Один из тех, с кем долго «цацкается» министр, — Василий Бойко. Они знакомы еще по Молдавии, где Василий был вторым секретарем комсомола республики. В конце 1960-х Бойко становится руководителем хозяйственного управления министерства, он приглашает туда своего знакомого по комсомолу Виктора Калинина, будущего начальника ХОЗУ, генерала и… заключенного, который сыграет такую негативную роль в судьбе Щёлокова. Потом Бойко становится заместителем начальника Главного управления кадров. Он, что называется, «выпивает». Министр, который сам практически не употребляет спиртного и строг с теми, кто им злоупотребляет, в данном случае проявляет по отношению к Бойко долготерпение. Допивается этот видный милицейский начальник до поразительных вещей. Однажды в нескольких телефонных будках Москвы кто-то нацарапал ругательства в адрес начальника Главного управления кадров МВД генерала Рябика. Хулигана вычислили, им оказался… заместитель Рябика, полковник милиции! После чего Бойко «сослали» на Сахалин начальником УВД. Но и там он отличился — как говорили, в пьяном виде в охотхозяйстве обстрелял медведя в клетке. И только после этого Бойко вышибли из МВД.
Вроде бы строг, требователен министр Щёлоков, но часто рука его провисает. «Отходчивый», — говорит О. А. Галустьян и приводит такой эпизод: «Один начальник УВД из Сибири выступал в нетрезвом виде по местному телевидению и нес какую-то ахинею. Министр распекал его на коллегии: как вы могли! Вас гнать надо! Но потом что-то в нем произошло. Он говорит: „Уважаемые товарищи, давайте учтем, что он участник войны, имеет заслуги, понял, осознал. Ограничимся предупреждением“».
Министерству внутренних дел требовалось более просторное здание. Впоследствии его построили в Москве на Житной улице.

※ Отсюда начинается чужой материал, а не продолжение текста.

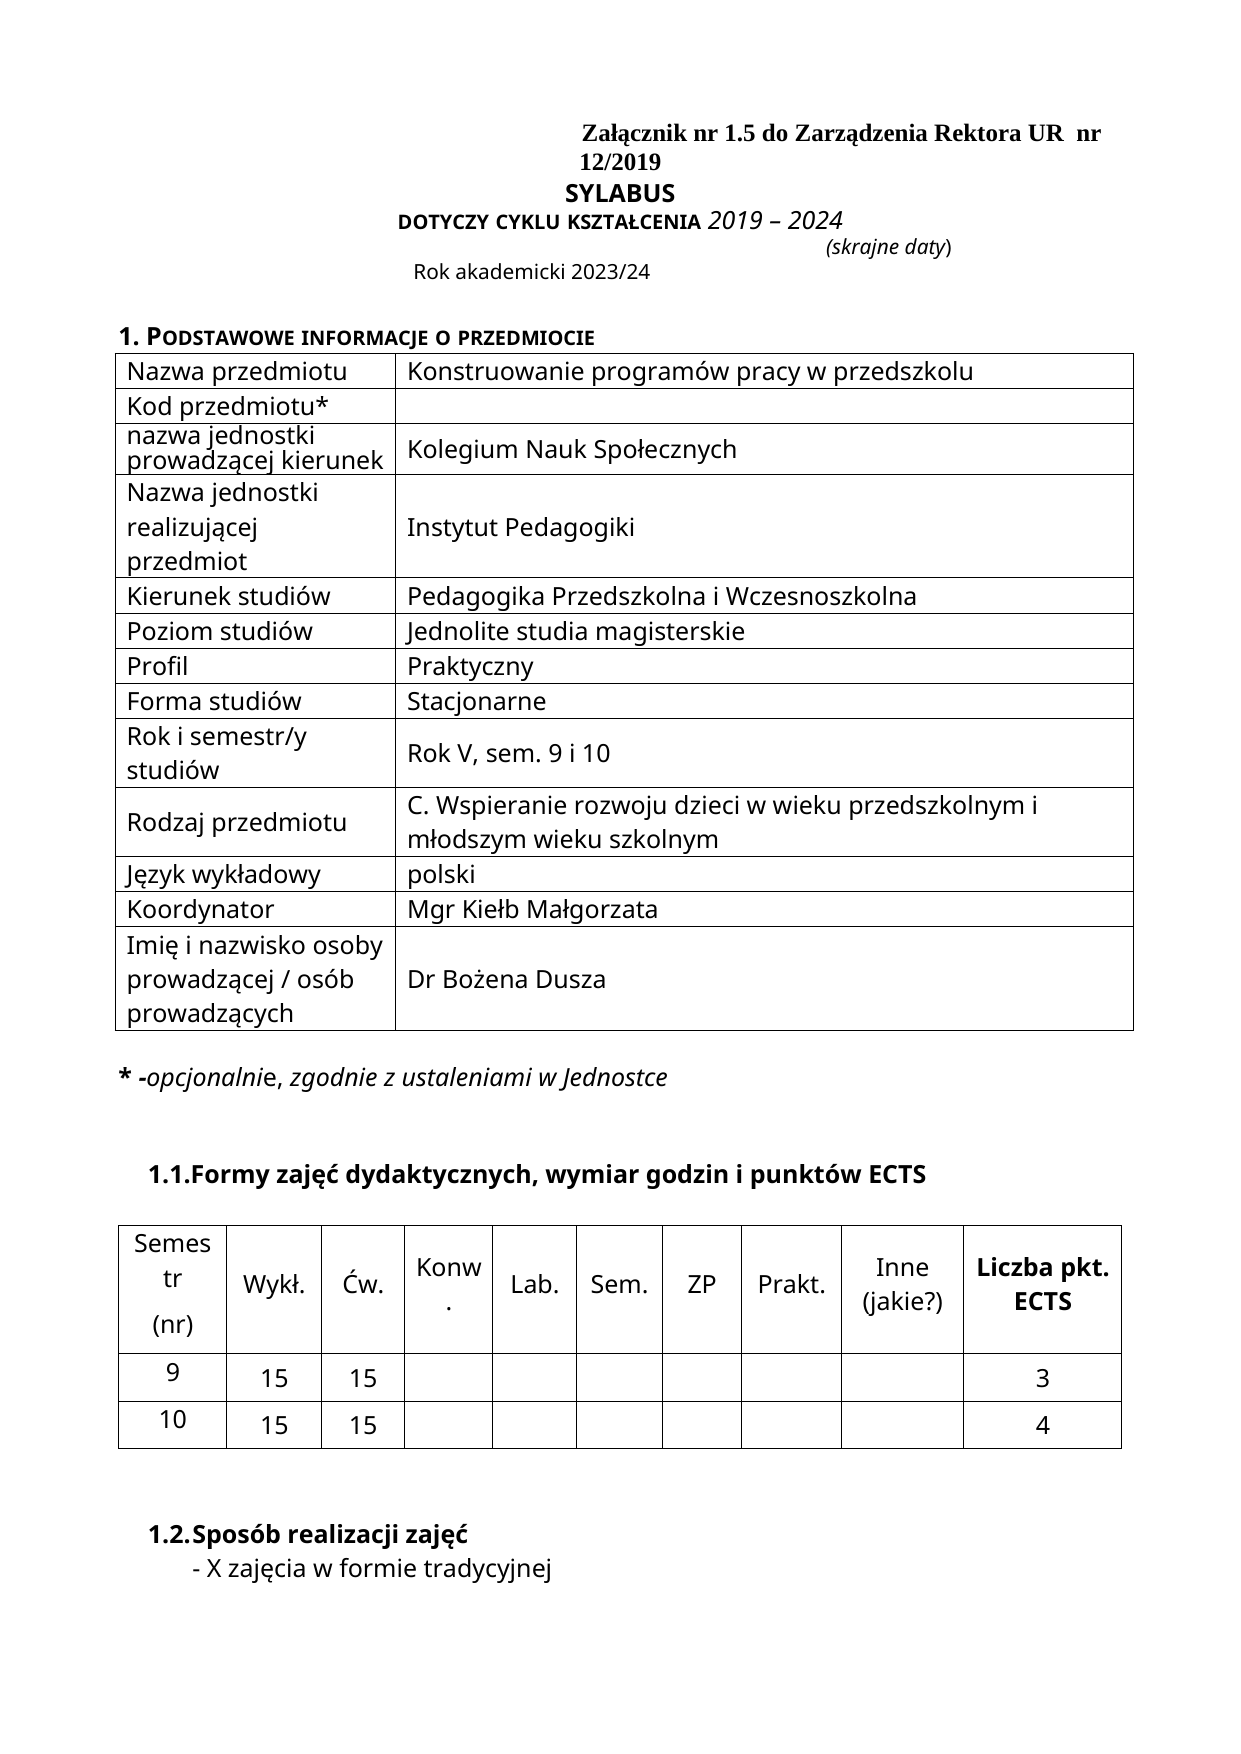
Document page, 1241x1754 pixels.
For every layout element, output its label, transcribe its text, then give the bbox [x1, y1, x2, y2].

table_cell Kierunek studiów [116, 578, 395, 612]
table_header Inne (jakie?) [842, 1226, 963, 1353]
table_cell [842, 1402, 963, 1448]
table_header Konstruowanie programów pracy w przedszkolu [396, 354, 1133, 388]
table_cell Kolegium Nauk Społecznych [396, 424, 1133, 474]
table_cell [577, 1402, 662, 1448]
table_cell Rok V, sem. 9 i 10 [396, 719, 1133, 787]
table_cell Instytut Pedagogiki [396, 475, 1133, 577]
table_cell [742, 1402, 841, 1448]
table_cell [493, 1354, 576, 1401]
table_cell C. Wspieranie rozwoju dzieci w wieku przedszkolnym i młodszym wieku szkolnym [396, 788, 1133, 856]
table_header Sem. [577, 1226, 662, 1353]
table_cell [405, 1354, 492, 1401]
table_cell [663, 1354, 741, 1401]
table_cell 9 [119, 1354, 226, 1401]
table_header ZP [663, 1226, 741, 1353]
table_cell Dr Bożena Dusza [396, 927, 1133, 1029]
text SYLABUS [118, 176, 1122, 210]
table_cell Poziom studiów [116, 614, 395, 647]
table_cell [742, 1354, 841, 1401]
text - X zajęcia w formie tradycyjnej [192, 1551, 1122, 1585]
table_cell [405, 1402, 492, 1448]
table_cell Mgr Kiełb Małgorzata [396, 892, 1133, 926]
table_cell [493, 1402, 576, 1448]
table_cell [663, 1402, 741, 1448]
text 1. Podstawowe informacje o przedmiocie [118, 319, 1122, 353]
table_cell 15 [322, 1402, 404, 1448]
table_cell Język wykładowy [116, 857, 395, 891]
table_cell Rok i semestr/y studiów [116, 719, 395, 787]
table_cell Pedagogika Przedszkolna i Wczesnoszkolna [396, 578, 1133, 612]
table_header Prakt. [742, 1226, 841, 1353]
table_cell Praktyczny [396, 649, 1133, 683]
table_header Semestr (nr) [119, 1226, 226, 1353]
table_cell Jednolite studia magisterskie [396, 614, 1133, 647]
table_header Nazwa przedmiotu [116, 354, 395, 388]
text * -opcjonalnie, zgodnie z ustaleniami w Jednostce [118, 1060, 1122, 1094]
table_cell Forma studiów [116, 684, 395, 718]
table_cell Imię i nazwisko osoby prowadzącej / osób prowadzących [116, 927, 395, 1029]
table_cell Nazwa jednostki realizującej przedmiot [116, 475, 395, 577]
text dotyczy cyklu kształcenia 2019 – 2024 [118, 210, 1122, 235]
text Rok akademicki 2023/24 [118, 260, 1122, 285]
table_header Lab. [493, 1226, 576, 1353]
table_cell 15 [227, 1354, 321, 1401]
table_cell 3 [964, 1354, 1121, 1401]
title Załącznik nr 1.5 do Zarządzenia Rektora UR nr 12/2019 [118, 118, 1122, 176]
table_header Ćw. [322, 1226, 404, 1353]
table_cell Profil [116, 649, 395, 683]
table_cell nazwa jednostki prowadzącej kierunek [116, 424, 395, 474]
table_cell Koordynator [116, 892, 395, 926]
text (skrajne daty) [118, 235, 1122, 260]
table_cell Kod przedmiotu* [116, 389, 395, 423]
table_cell 15 [227, 1402, 321, 1448]
table_cell Rodzaj przedmiotu [116, 788, 395, 856]
text 1.1.Formy zajęć dydaktycznych, wymiar godzin i punktów ECTS [148, 1157, 1122, 1191]
table_header Liczba pkt. ECTS [964, 1226, 1121, 1353]
table_cell polski [396, 857, 1133, 891]
table_cell 4 [964, 1402, 1121, 1448]
table_header Wykł. [227, 1226, 321, 1353]
text 1.2. Sposób realizacji zajęć [148, 1517, 1122, 1551]
table_cell 10 [119, 1402, 226, 1448]
table_cell [396, 389, 1133, 423]
table_cell [577, 1354, 662, 1401]
table_cell Stacjonarne [396, 684, 1133, 718]
table_cell [842, 1354, 963, 1401]
table_cell 15 [322, 1354, 404, 1401]
table_header Konw. [405, 1226, 492, 1353]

Однако поначалу была возможность никуда не переезжать, а присоединить к штаб-квартире на Огарева, 6, несколько сооружений поблизости. И вот Щёлоков узнаёт, что один из его замов отказался от этих строений в пользу Министерства связи. По свидетельству очевидца, Николай Анисимович был в гневе: «Выгнать!» Но вскоре остыл. Может быть, вскрылись какие-то новые обстоятельства.
Не снял с должности Щёлоков и самого одиозного из своих подчиненных, начальника ХОЗУ В. А. Калинина. Хотя однажды (может быть, и не однажды) стоял перед таким выбором. Автору этих строк доводилось слышать объяснения: «Маленькая дочь, жена болеет…» Не будем наивными. Просто отметим, что такое предположение допускается людьми, хорошо знавшими Николая Анисимовича.
Правильно сказал один управленец: «Жизнь нам портят не те люди, которых мы уволили, а те, которых мы не уволили».